Mayor is available for home viewing through a number of local theaters.
Mr. Mayor
2021–
Finally, for those readers seeking lighter fare, I'd recommend checking out Mr. Mayor, the new 30-minute comedy on NBC. Created by Tina Fey and Robert Carlock (the team behind 30 Rock and The Unbreakable Kimmy Schmidt). The series stars Ted Danson as Mayor Neil Bremer and brings Academy-Award winner Holly Hunter to the small-screen as his deputy mayor (and, to amp up the comedic and dramatic tension, his political rival).
The premise is simple, with obvious parallels to current events. Coming out of retirement to heed the call of public service and prove he's "still got it," millionaire billboard mogul Bremer has been elected mayor of Los Angeles. For the most part, the humor arises from the fact that everyone — except the mayor — knows he is clueless about how to actually do the job. The show is still finding its groove — only three episodes have aired as of this writing — but for those still in withdrawal from the end of Parks and Recreation (or jonesing for the good old days of Spin City), this may help get you through the coming months of isolation. (Mercifully, the show fast-forwards to the end of the pandemic, providing a level of escapism missing from a lot of current TV.)
All episodes are streaming online, or you can tune in on Thursday nights at 8 p.m. EST on NBC.
In Memoriam
In closing, I also want to give a nod of thanks to the great director Michael Apted, who died this month. In addition to critical favorites Coal Miner's Daughter, Gorky Park, and Incident at Oglala, Apted is credited with one of the longest-running sociological research projects in movie history: the Up series of documentary films.

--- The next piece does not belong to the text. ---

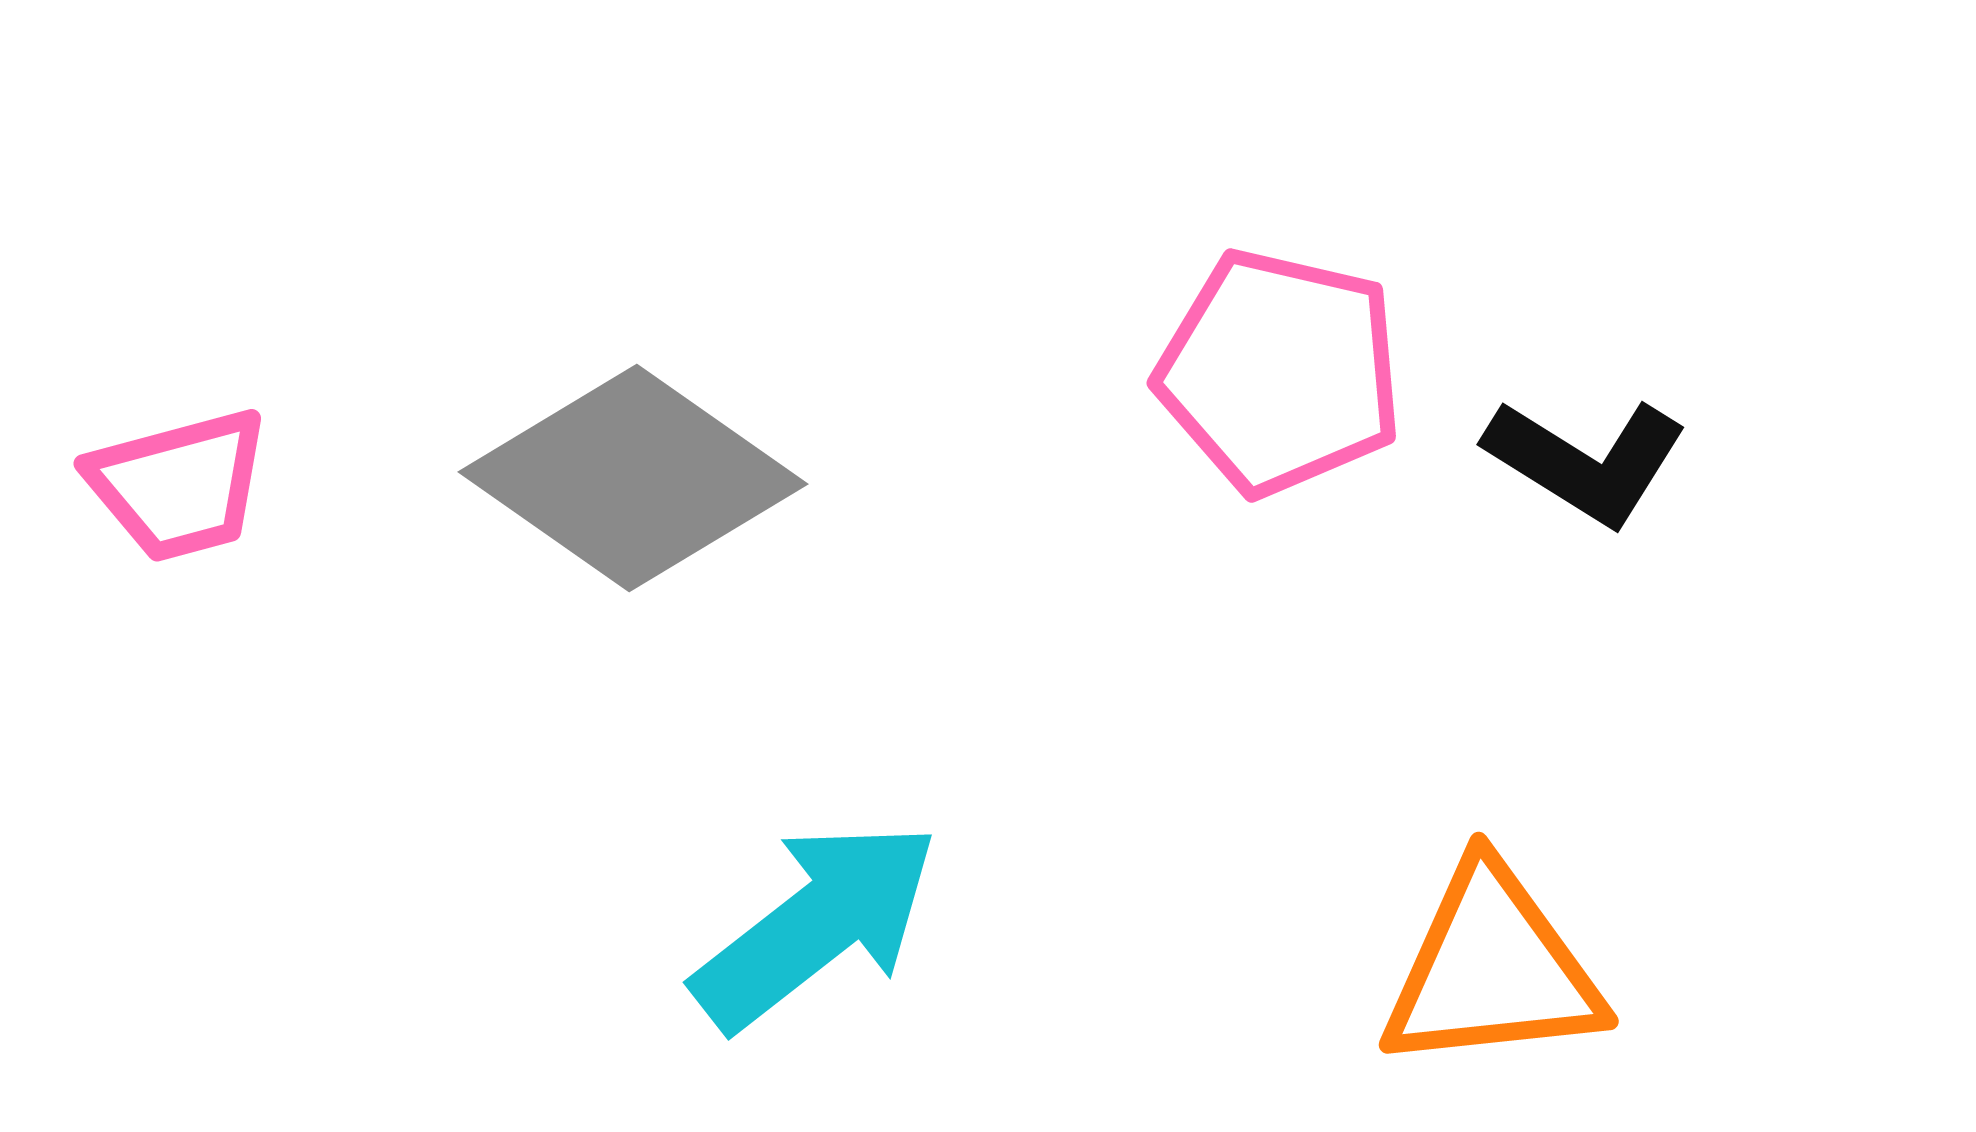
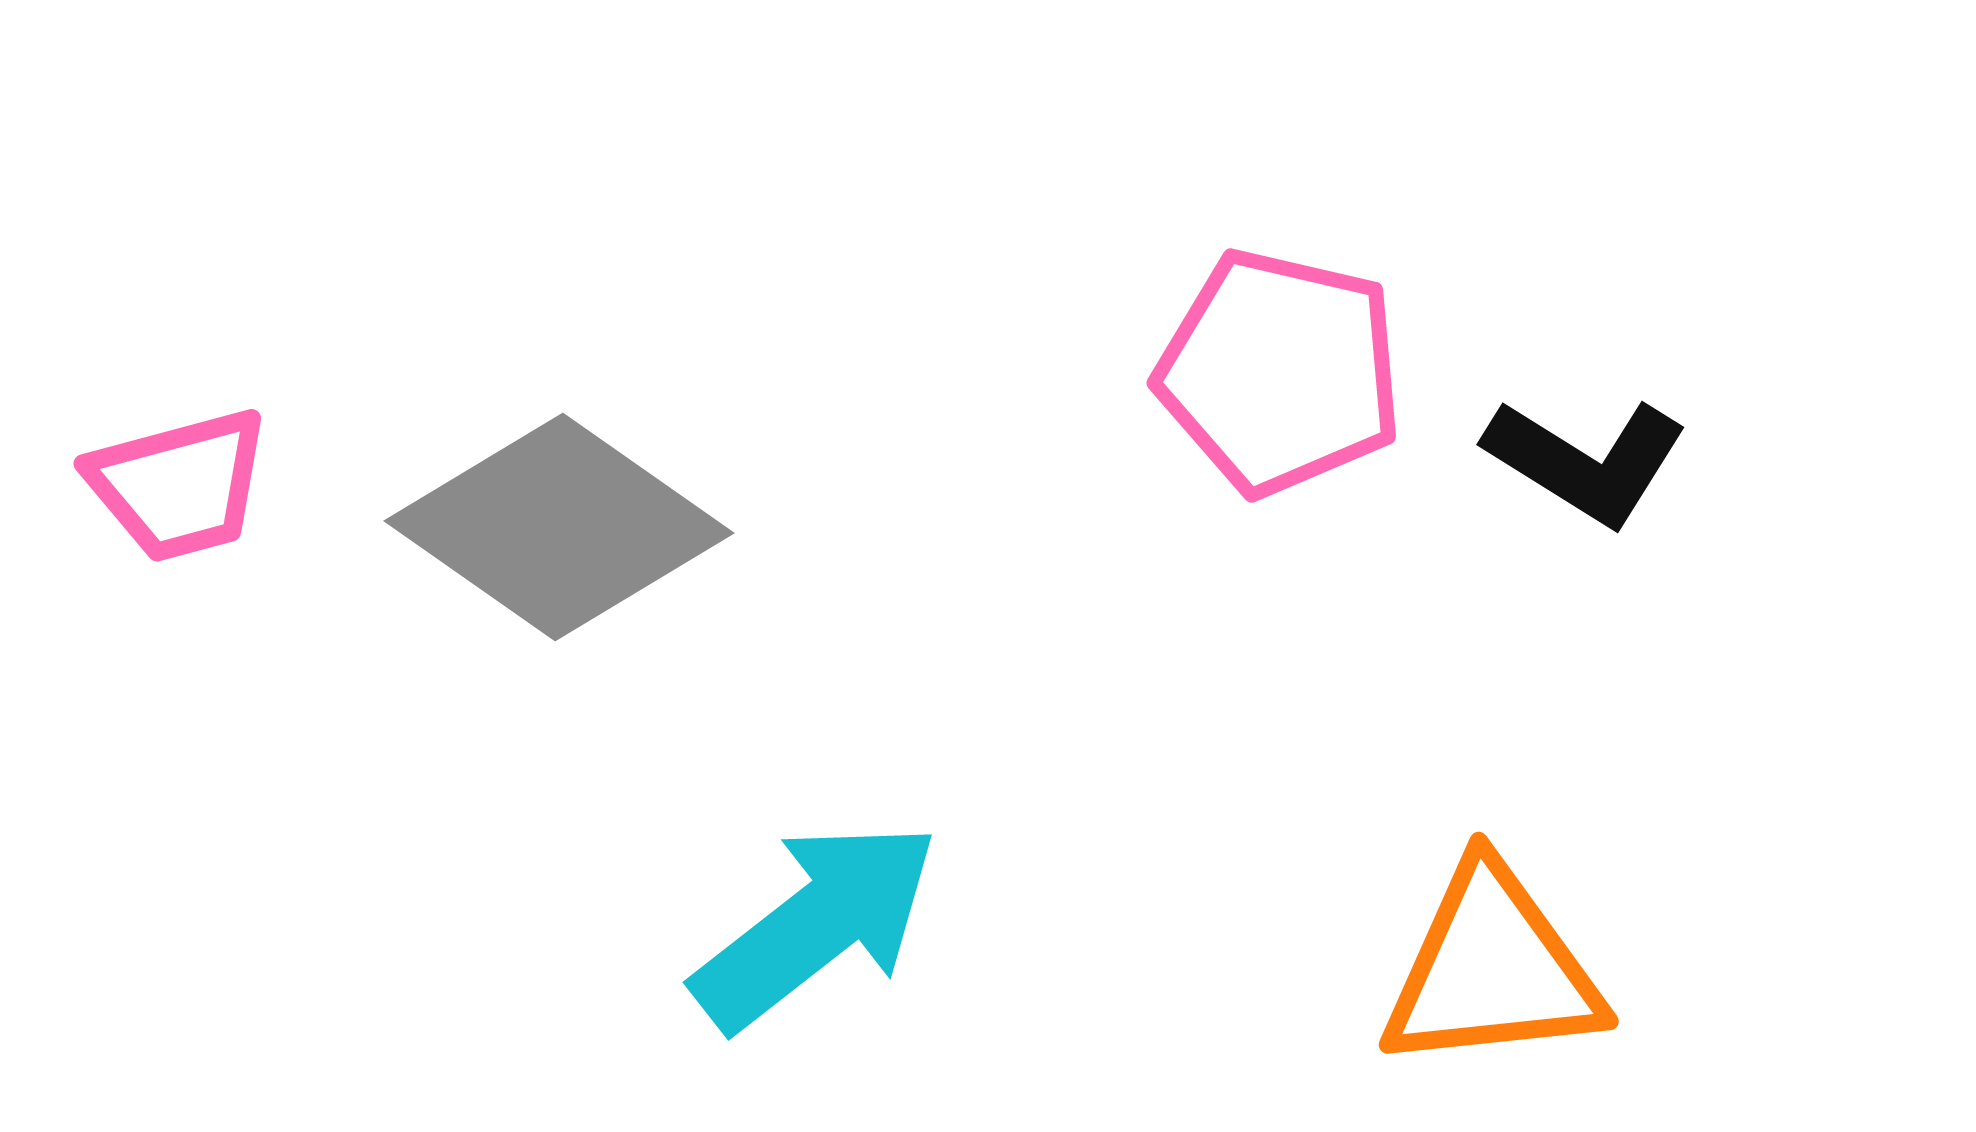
gray diamond: moved 74 px left, 49 px down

Starting in 1964 with Seven Up! — which interviewed 14 British seven-year-olds from a range of backgrounds — the series followed up on these subjects with another installment every seven years, from the first sequel, 7 Plus Seven (1970), through 35 Up (1991), right up to 63 Up (which came out just over a year ago).

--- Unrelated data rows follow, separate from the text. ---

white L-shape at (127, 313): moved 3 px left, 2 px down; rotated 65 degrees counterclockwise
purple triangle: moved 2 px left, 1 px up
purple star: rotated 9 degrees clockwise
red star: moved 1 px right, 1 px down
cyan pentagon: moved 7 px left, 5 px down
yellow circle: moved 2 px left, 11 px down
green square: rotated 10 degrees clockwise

As the children grow up and change, viewers come to understand the complex ways class, ethnicity, race, education, geography, religion, employment, history, economics, the physical environment, and politics all interact — along with the particulars of individual personality, family background, and even random chance — to lead different people to different life outcomes. For planners, an awareness of these interacting processes is invaluable, and the films manage to deliver this analysis without losing the importance of the human element.
Apted once joked that he hoped to continue the series right up to 84 Up (which he'd shoot when he was 99 years old). Unfortunately, those plans were cut short when he died at the age of 79, but we can be thankful for the many years and reels he left us.